— start TASK INPUT —

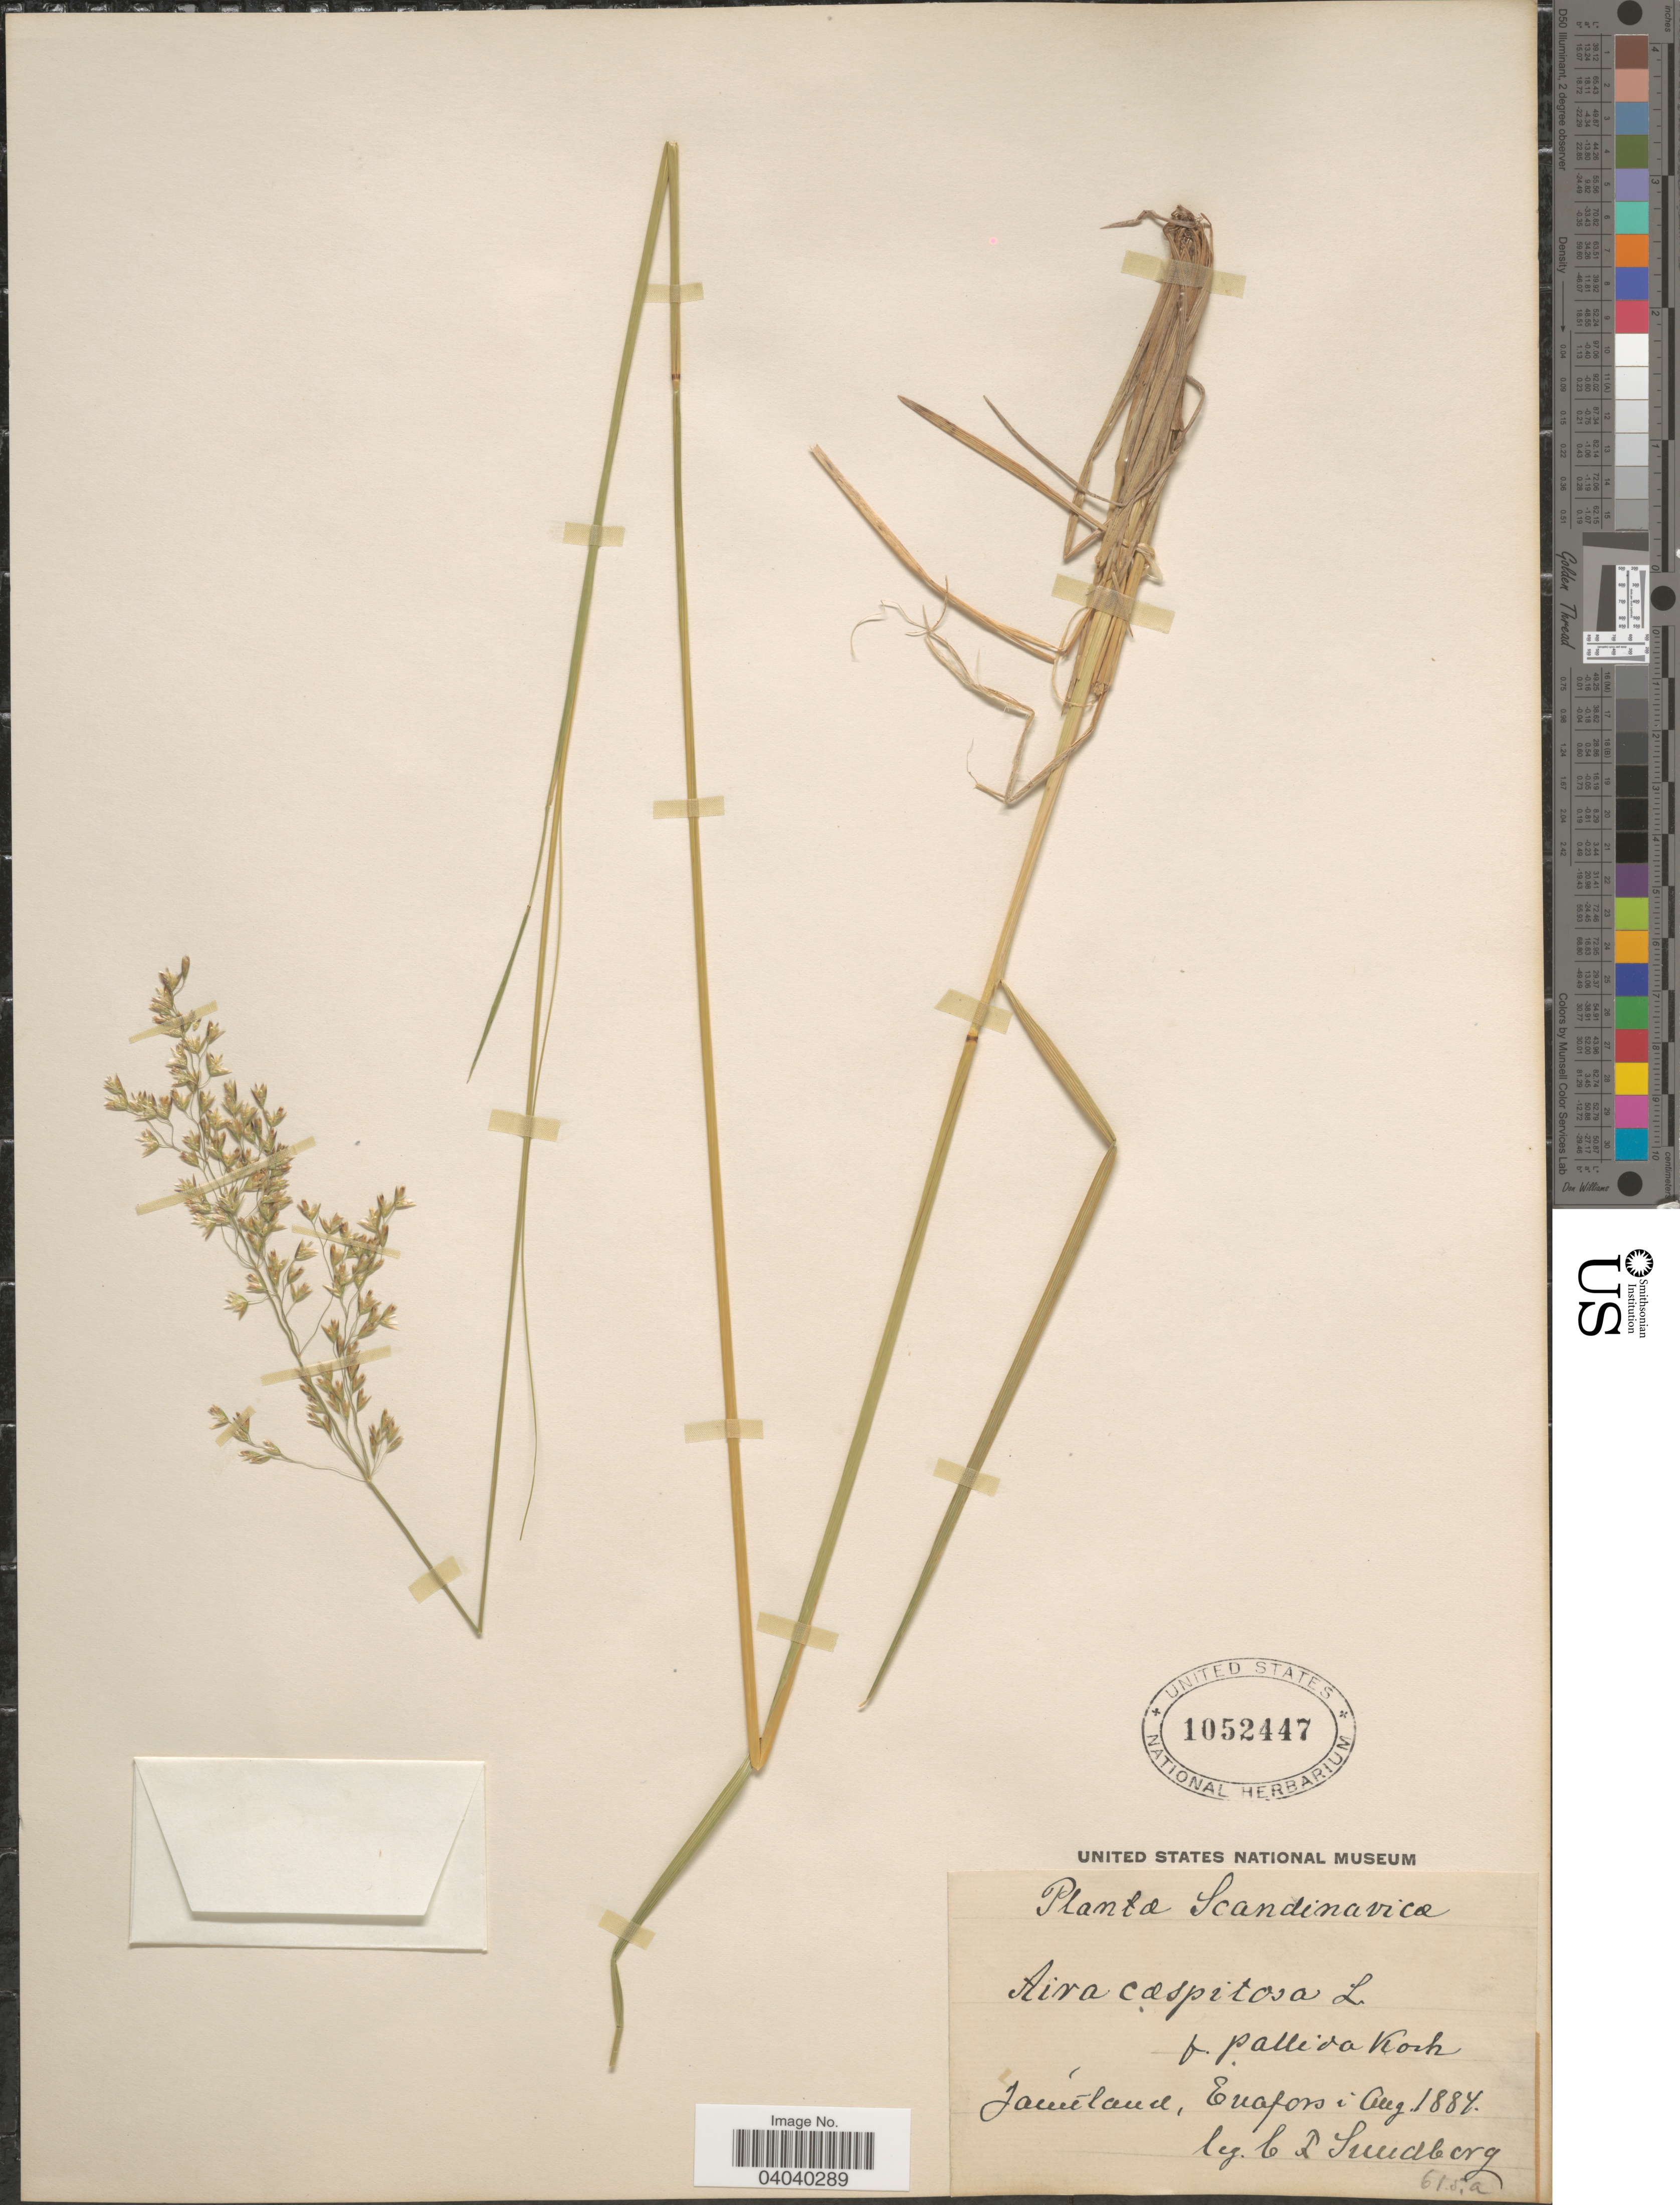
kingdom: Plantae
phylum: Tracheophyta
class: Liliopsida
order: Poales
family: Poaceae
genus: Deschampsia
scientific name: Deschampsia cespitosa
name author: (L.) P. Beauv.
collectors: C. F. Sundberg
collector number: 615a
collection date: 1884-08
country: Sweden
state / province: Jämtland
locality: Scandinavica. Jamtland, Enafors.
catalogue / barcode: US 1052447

— end TASK INPUT —
— start TASK INPUT —

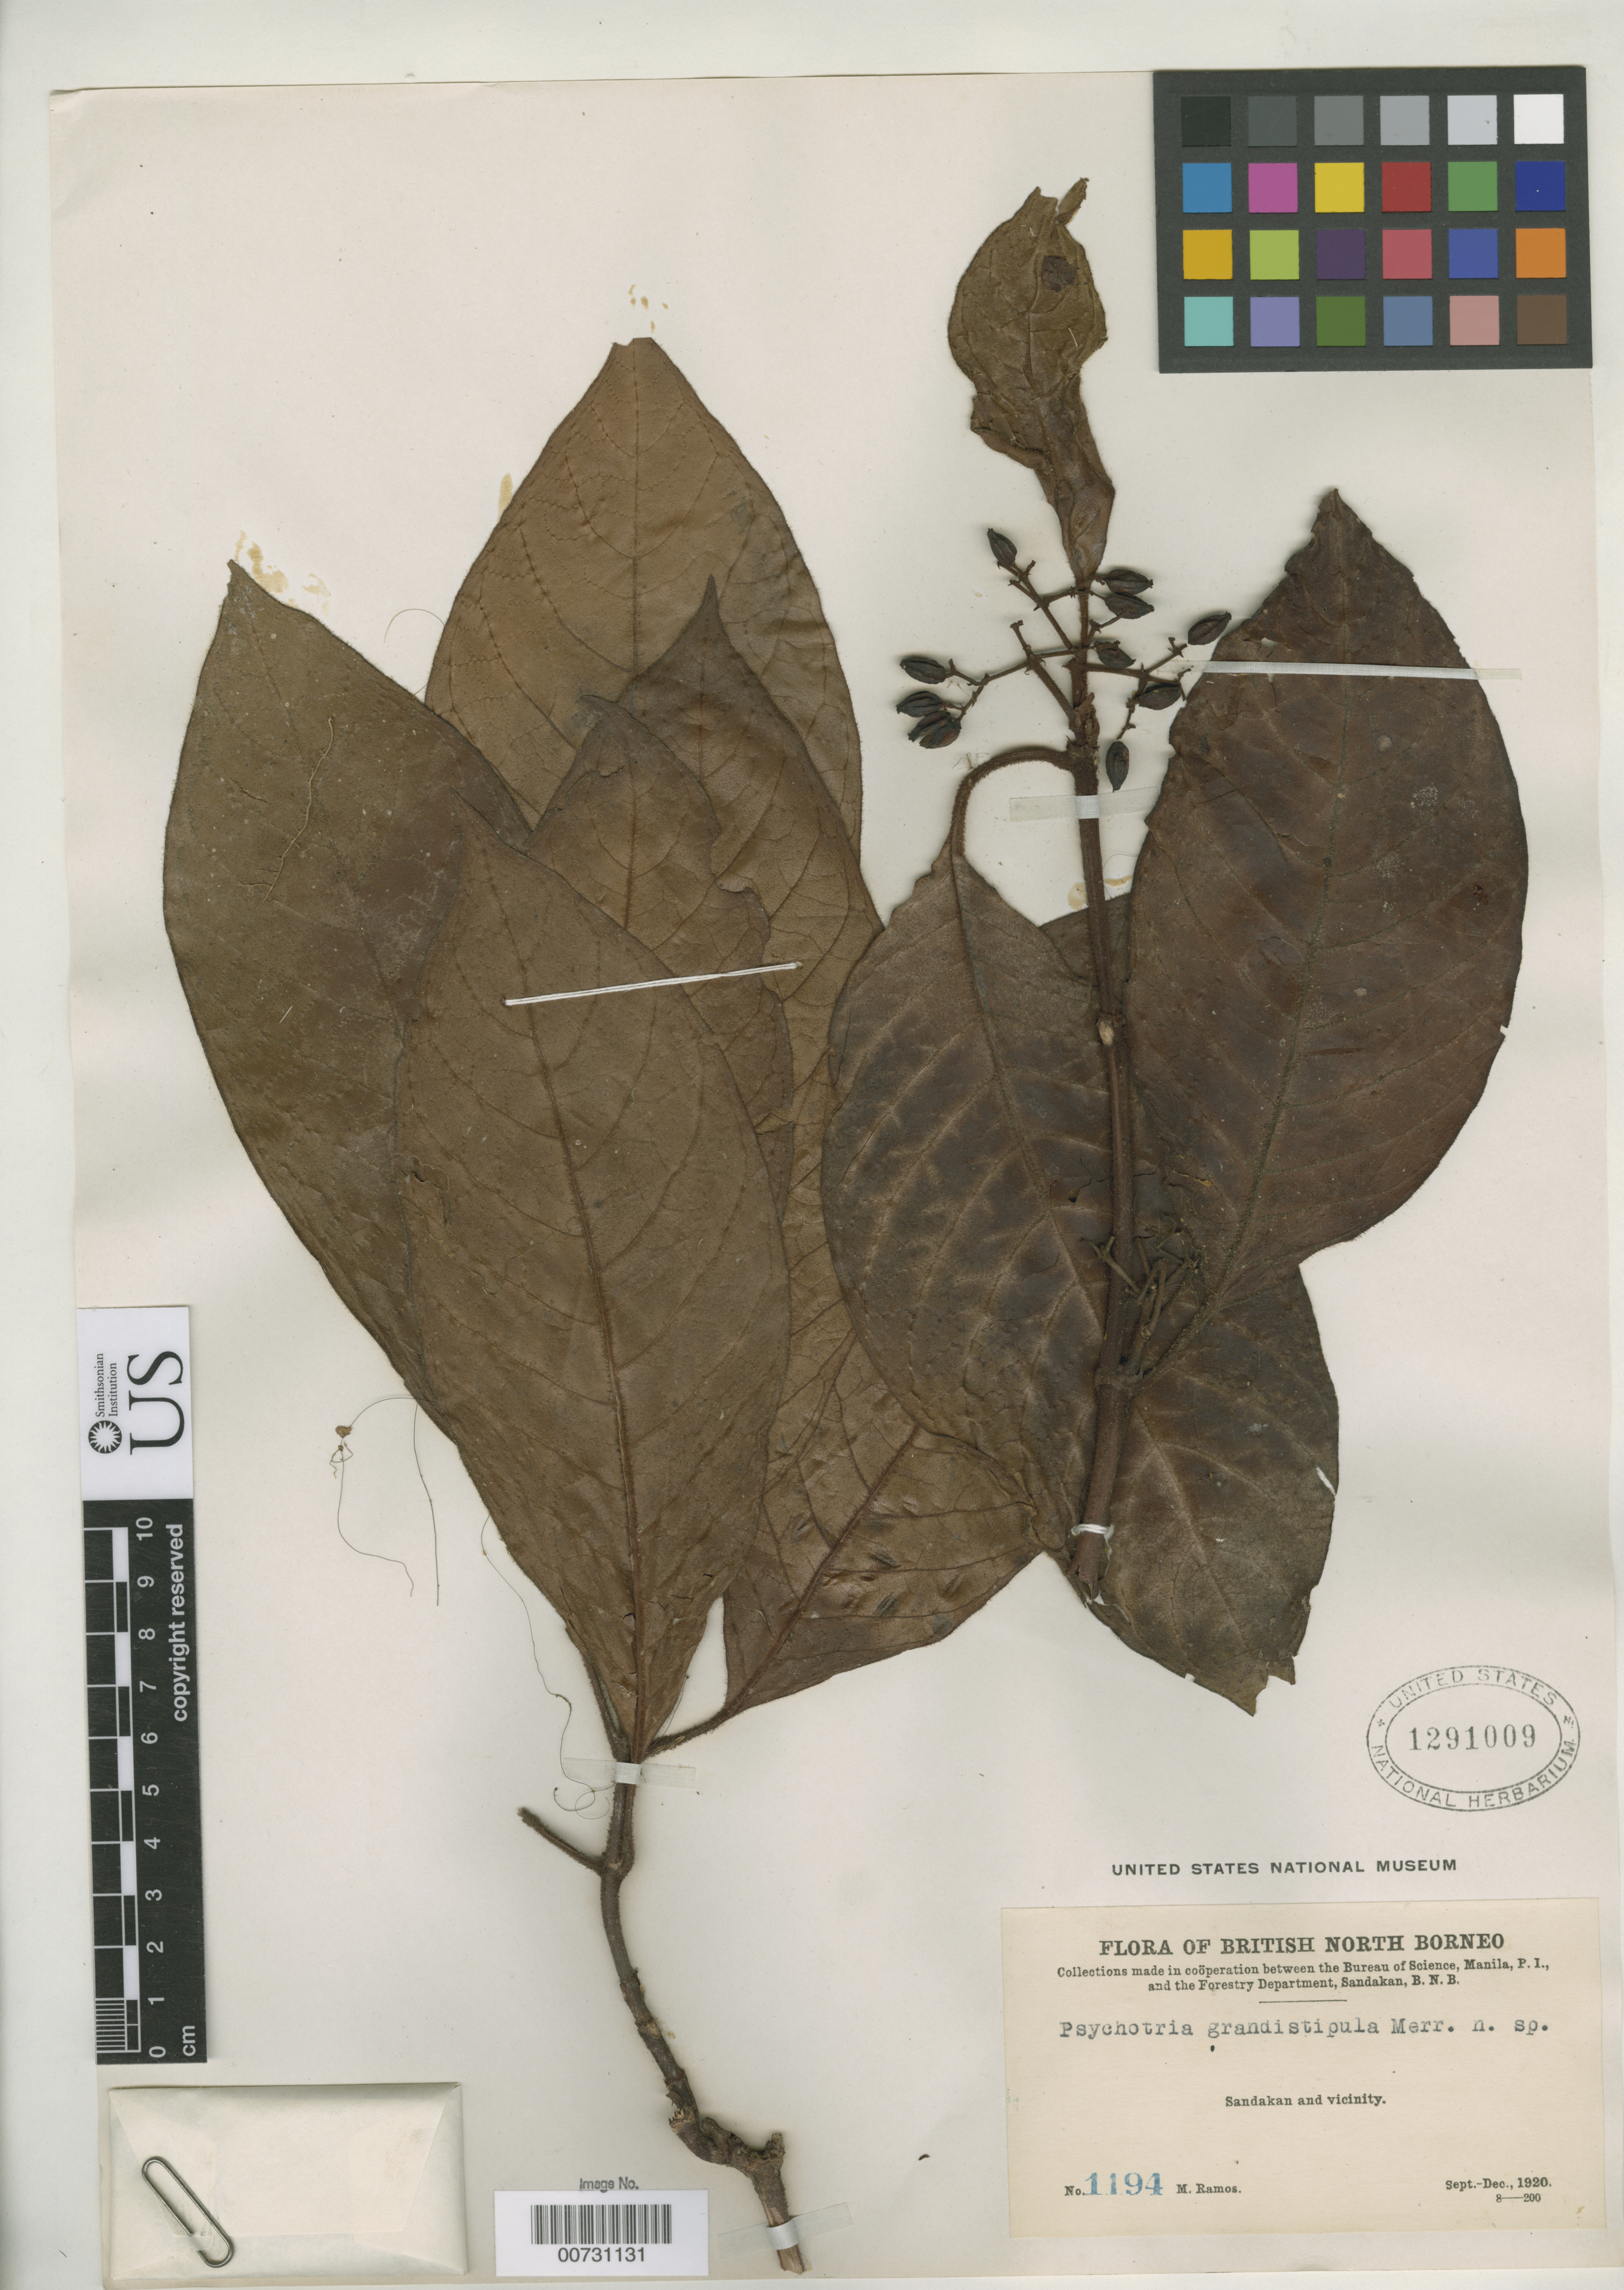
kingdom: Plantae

— end TASK INPUT —

* WHAT THIS TASK INVOLVES *
Retype the data from the line that contains "scientific name: Deschampsia cespitosa" through the line that contains "locality: Scandinavica. Jamtland, Enafors.", both included, with nothing changed.

* COMPLETED TASK *
scientific name: Deschampsia cespitosa
name author: (L.) P. Beauv.
collectors: C. F. Sundberg
collector number: 615a
collection date: 1884-08
country: Sweden
state / province: Jämtland
locality: Scandinavica. Jamtland, Enafors.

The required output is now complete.